→ TASK ITEM
Copy the material below word for word, from its start through the line containing "YOU MAY ALSO LIKE", and leave the pictures out of your copy.

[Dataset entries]
= = = = =

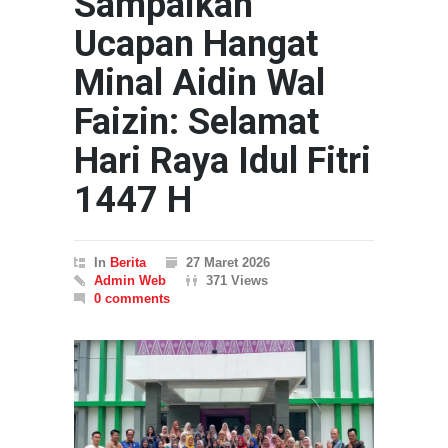
Sampaikan
Ucapan Hangat
Minal Aidin Wal
Faizin: Selamat
Hari Raya Idul Fitri
1447 H
In
Berita
27 Maret 2026
Admin Web
371 Views
0 comments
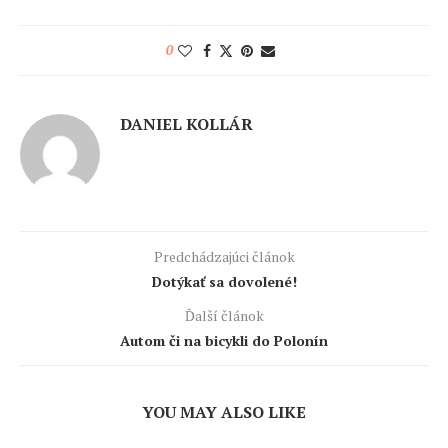
0
DANIEL KOLLÁR
Predchádzajúci článok
Dotýkať sa dovolené!
Ďalší článok
Autom či na bicykli do Polonín
YOU MAY ALSO LIKE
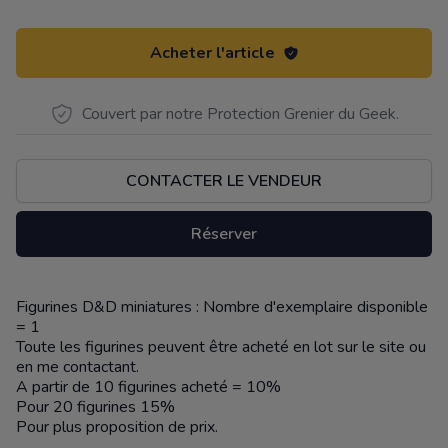
Acheter l'article
Couvert par notre Protection Grenier du Geek.
CONTACTER LE VENDEUR
Réserver
Figurines D&D miniatures : Nombre d'exemplaire disponible
Description
= 1
Toute les figurines peuvent être acheté en lot sur le site ou
en me contactant.
A partir de 10 figurines acheté = 10%
Pour 20 figurines 15%
Pour plus proposition de prix.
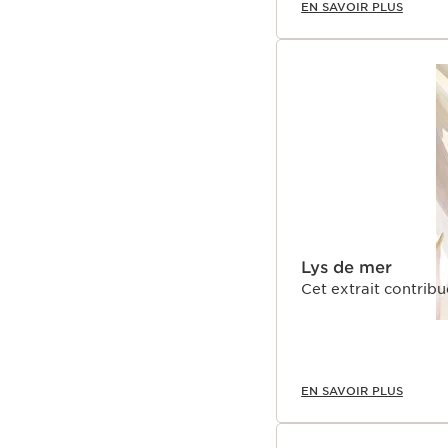
EN SAVOIR PLUS
Lys de mer
Cet extrait contribu
EN SAVOIR PLUS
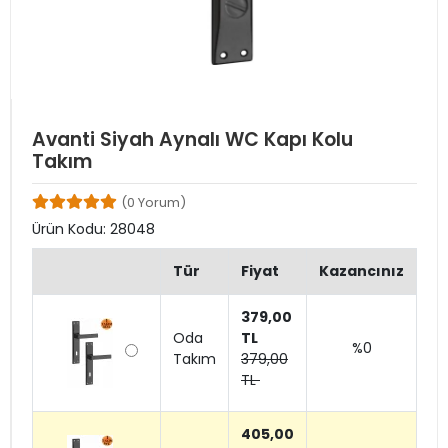
Avanti Siyah Aynalı WC Kapı Kolu
Takım
(0 Yorum)
Ürün Kodu:
28048
Tür
Fiyat
Kazancınız
379,00
Oda
TL
%0
Takım
379,00
TL
405,00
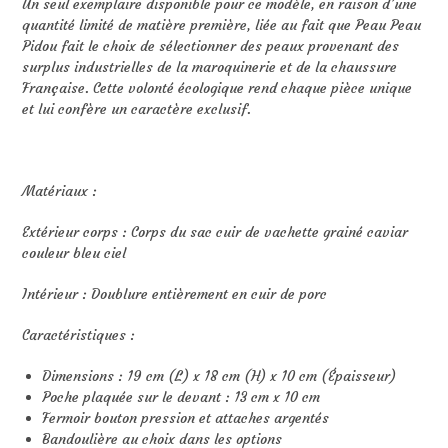
Un seul exemplaire disponible pour ce modèle, en raison d’une
quantité limité de matière première, liée au fait que Peau Peau
Pidou fait le choix de sélectionner des peaux provenant des
surplus industrielles de la maroquinerie et de la chaussure
Française. Cette volonté écologique rend chaque pièce unique
et lui confère un caractère exclusif.
Matériaux :
Extérieur corps : Corps du sac cuir de vachette grainé caviar
couleur bleu ciel
Intérieur : Doublure entièrement en cuir de porc
Caractéristiques :
Dimensions : 19 cm (L) x 18 cm (H) x 10 cm (Épaisseur)
Poche plaquée sur le devant : 13 cm x 10 cm
Fermoir bouton pression et attaches argentés
Bandoulière au choix dans les options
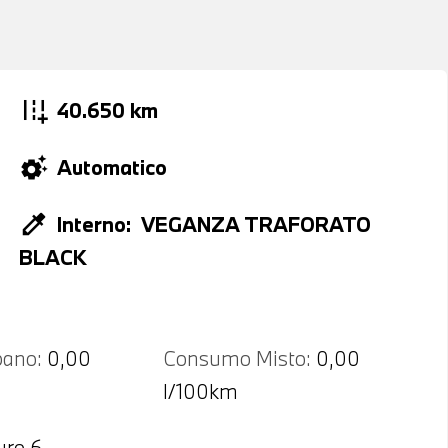
add_road
40.650 km
settings_suggest
Automatico
colorize
Interno:
VEGANZA TRAFORATO
BLACK
ano:
0,00
Consumo Misto:
0,00
l/100km
uro 6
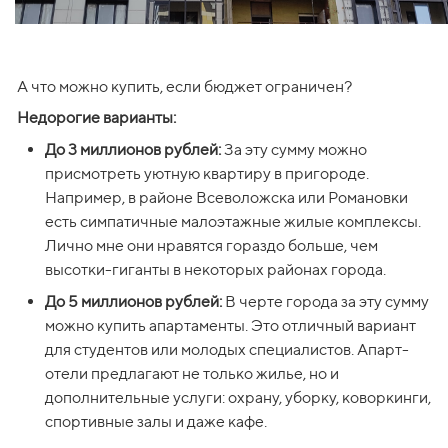
А что можно купить, если бюджет ограничен?
Недорогие варианты:
До 3 миллионов рублей:
 За эту сумму можно 
присмотреть уютную квартиру в пригороде. 
Например, в районе Всеволожска или Романовки 
есть симпатичные малоэтажные жилые комплексы. 
Лично мне они нравятся гораздо больше, чем 
высотки-гиганты в некоторых районах города.
До 5 миллионов рублей:
 В черте города за эту сумму 
можно купить апартаменты. Это отличный вариант 
для студентов или молодых специалистов. Апарт-
отели предлагают не только жилье, но и 
дополнительные услуги: охрану, уборку, коворкинги, 
спортивные залы и даже кафе.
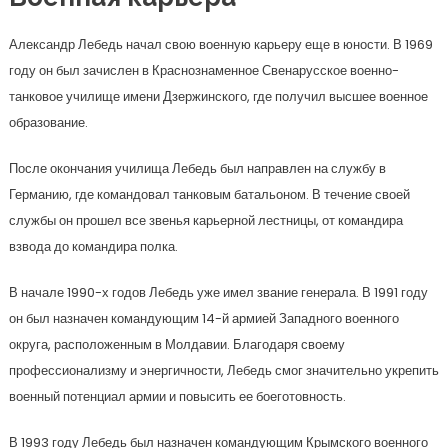
Александр Лебедь начал свою военную карьеру еще в юности. В 1969
году он был зачислен в Краснознаменное Свенарусское военно-
танковое училище имени Дзержинского, где получил высшее военное
образование.
После окончания училища Лебедь был направлен на службу в
Германию, где командовал танковым батальоном. В течение своей
службы он прошел все звенья карьерной лестницы, от командира
взвода до командира полка.
В начале 1990-х годов Лебедь уже имел звание генерала. В 1991 году
он был назначен командующим 14-й армией Западного военного
округа, расположенным в Молдавии. Благодаря своему
профессионализму и энергичности, Лебедь смог значительно укрепить
военный потенциал армии и повысить ее боеготовность.
В 1993 году Лебедь был назначен командующим Крымского военного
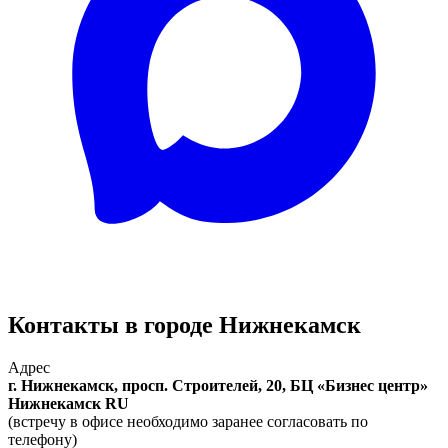
Контакты в городе Нижнекамск
Адрес
г. Нижнекамск, просп. Строителей, 20, БЦ «Бизнес центр»
Нижнекамск
RU
(встречу в офисе необходимо заранее согласовать по
телефону)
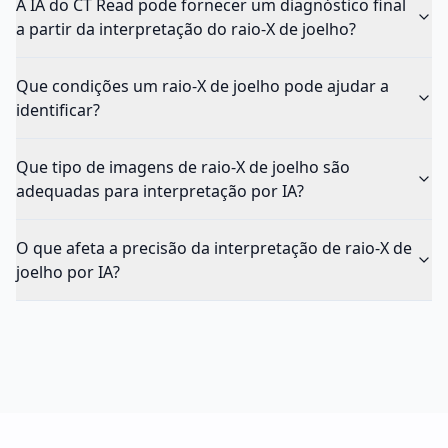
A IA do CT Read pode fornecer um diagnóstico final
a partir da interpretação do raio-X de joelho?
Que condições um raio-X de joelho pode ajudar a
identificar?
Que tipo de imagens de raio-X de joelho são
adequadas para interpretação por IA?
O que afeta a precisão da interpretação de raio-X de
joelho por IA?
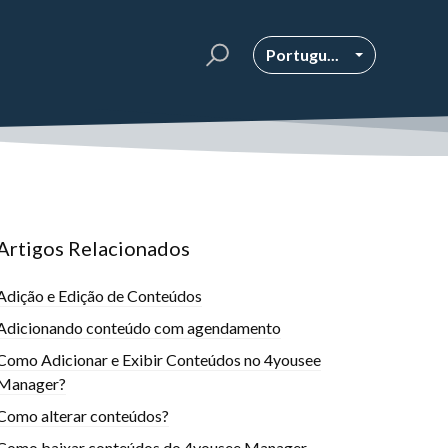
Portugu...
Artigos Relacionados
Adição e Edição de Conteúdos
Adicionando conteúdo com agendamento
Como Adicionar e Exibir Conteúdos no 4yousee
Manager?
Como alterar conteúdos?
Como baixar conteúdos do 4yousee Manager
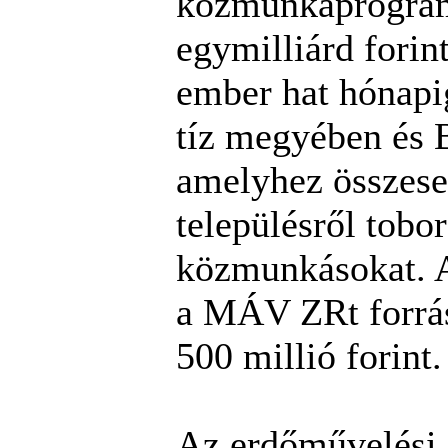
közmunkaprogra
egymilliárd forin
ember hat hónapi
tíz megyében és 
amelyhez összese
településről tobo
közmunkásokat.
a MÁV ZRt forrás
500 millió forint.
Az erdőművelési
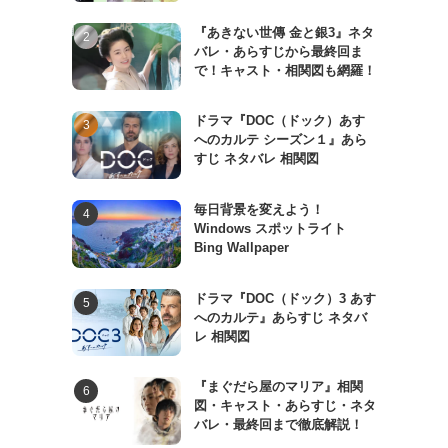
『あきない世傳 金と銀3』ネタ
バレ・あらすじから最終回ま
で！キャスト・相関図も網羅！
ドラマ『DOC（ドック）あす
へのカルテ シーズン１』あら
すじ ネタバレ 相関図
毎日背景を変えよう！
Windows スポットライト
Bing Wallpaper
ドラマ『DOC（ドック）3 あす
へのカルテ』あらすじ ネタバ
レ 相関図
『まぐだら屋のマリア』相関
図・キャスト・あらすじ・ネタ
バレ・最終回まで徹底解説！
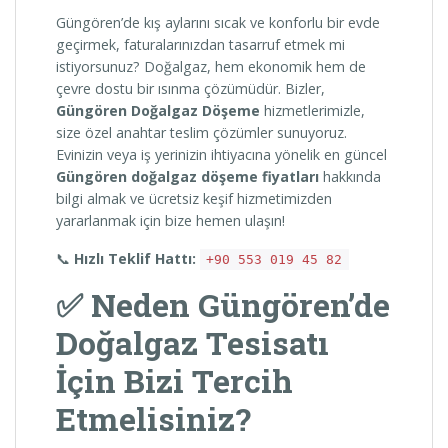
Güngören’de kış aylarını sıcak ve konforlu bir evde
geçirmek, faturalarınızdan tasarruf etmek mi
istiyorsunuz? Doğalgaz, hem ekonomik hem de
çevre dostu bir ısınma çözümüdür. Bizler,
Güngören Doğalgaz Döşeme
hizmetlerimizle,
size özel anahtar teslim çözümler sunuyoruz.
Evinizin veya iş yerinizin ihtiyacına yönelik en güncel
Güngören doğalgaz döşeme fiyatları
hakkında
bilgi almak ve ücretsiz keşif hizmetimizden
yararlanmak için bize hemen ulaşın!
📞
Hızlı Teklif Hattı:
+90 553 019 45 82
✅ Neden Güngören’de
Doğalgaz Tesisatı
İçin Bizi Tercih
Etmelisiniz?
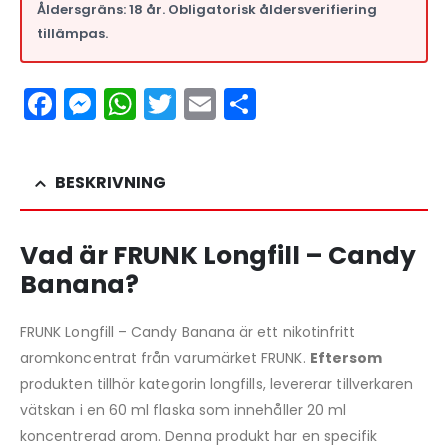
Åldersgräns: 18 år. Obligatorisk åldersverifiering
tillämpas.
Facebook
Messenger
WhatsApp
Twitter
Email
Dela
BESKRIVNING
Vad är FRUNK Longfill – Candy
Banana?
FRUNK Longfill – Candy Banana är ett nikotinfritt
aromkoncentrat från varumärket FRUNK.
Eftersom
produkten tillhör kategorin longfills, levererar tillverkaren
vätskan i en 60 ml flaska som innehåller 20 ml
koncentrerad arom. Denna produkt har en specifik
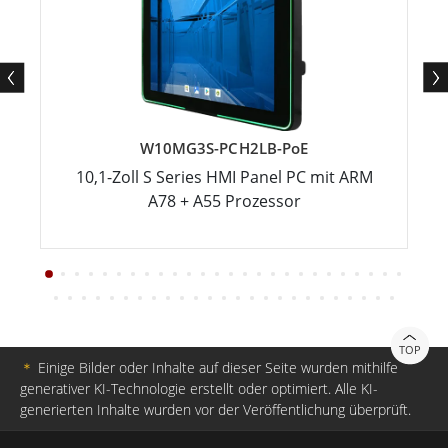
W10MG3S-PCH2LB-PoE
10,1-Zoll S Series HMI Panel PC mit ARM
A78 + A55 Prozessor
TOP
＊
Einige Bilder oder Inhalte auf dieser Seite wurden mithilfe
generativer KI-Technologie erstellt oder optimiert. Alle KI-
generierten Inhalte wurden vor der Veröffentlichung überprüft.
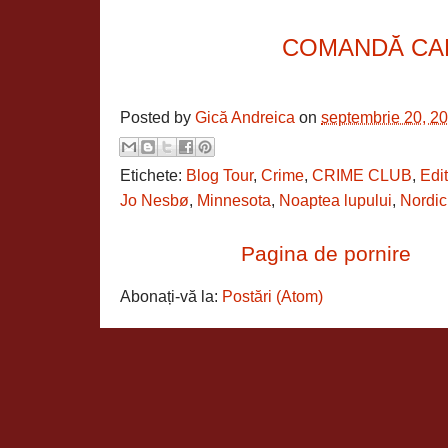
COMANDĂ CA
Posted by
Gică Andreica
on
septembrie 20, 2
Etichete:
Blog Tour
,
Crime
,
CRIME CLUB
,
Edi
Jo Nesbø
,
Minnesota
,
Noaptea lupului
,
Nordic
Pagina de pornire
Abonați-vă la:
Postări (Atom)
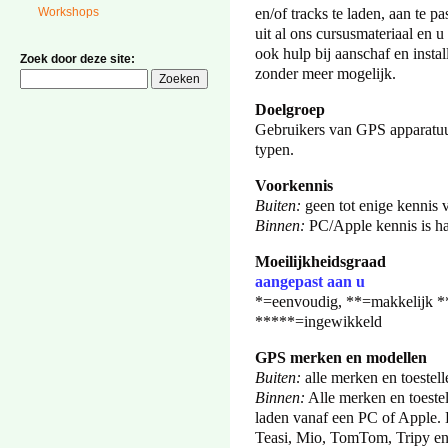
Workshops
en/of tracks te laden, aan te p
uit al ons cursusmateriaal en 
ook hulp bij aanschaf en instal
Zoek door deze site:
zonder meer mogelijk.
Doelgroep
Gebruikers van GPS apparatuu
typen.
Voorkennis
Buiten:
geen tot enige kennis v
Binnen:
PC/Apple kennis is ha
Moeilijkheidsgraad
aangepast aan u
*=eenvoudig, **=makkelijk **
*****=ingewikkeld
GPS merken en modellen
Buiten:
alle merken en toestell
Binnen:
Alle merken en toestel
laden vanaf een PC of Apple. 
Teasi, Mio, TomTom, Tripy 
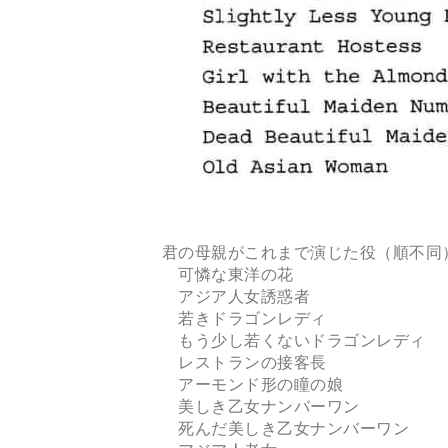
君の母親がこれまで演じた役（順不同
可憐な東洋の花
アジア人女誘惑者
若きドラゴンレディ
もう少し若くないドラゴンレディ
レストランの接客長
アーモンド形の瞳の娘
美しき乙女ナンバーワン
死んだ美しき乙女ナンバーワン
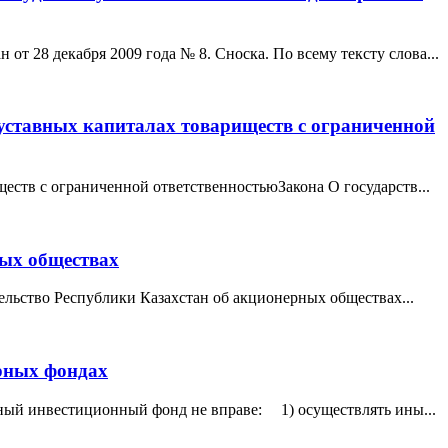
 28 декабря 2009 года № 8. Сноска. По всему тексту слова...
 уставных капиталах товариществ с ограниченной
ществ с ограниченной ответственностьюЗакона О государств...
ных обществах
льство Республики Казахстан об акционерных обществах...
рных фондах
ый инвестиционный фонд не вправе: 1) осуществлять ины...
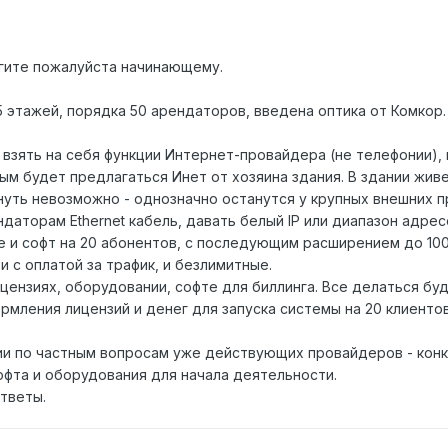
ите пожалуйста начинающему.
5 этажей, порядка 50 арендаторов, введена оптика от Комкор
 взять на себя функции Интернет-провайдера (не телефонии),
ым будет предлагаться Инет от хозяина здания. В здании жи
януть невозможно - однозначно останутся у крупных внешних 
аторам Ethernet кабель, давать белый IP или диапазон адрес
 и софт на 20 абонентов, с последующим расширением до 100 
 с оплатой за трафик, и безлимитные.
цензиях, оборудовании, софте для биллинга. Все делаться бу
рмления лицензий и денег для запуска системы на 20 клиентов
ии по частным вопросам уже действующих провайдеров - кон
офта и оборудования для начала деятельности.
тветы.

= = = = =

→ EXERCISE SOLUTION
Sampaikan
Ucapan Hangat
Minal Aidin Wal
Faizin: Selamat
Hari Raya Idul Fitri
1447 H
In
Berita
27 Maret 2026
Admin Web
371 Views
0 comments
0
DANIEL KOLLÁR
Predchádzajúci článok
Dotýkať sa dovolené!
Ďalší článok
Autom či na bicykli do Polonín
YOU MAY ALSO LIKE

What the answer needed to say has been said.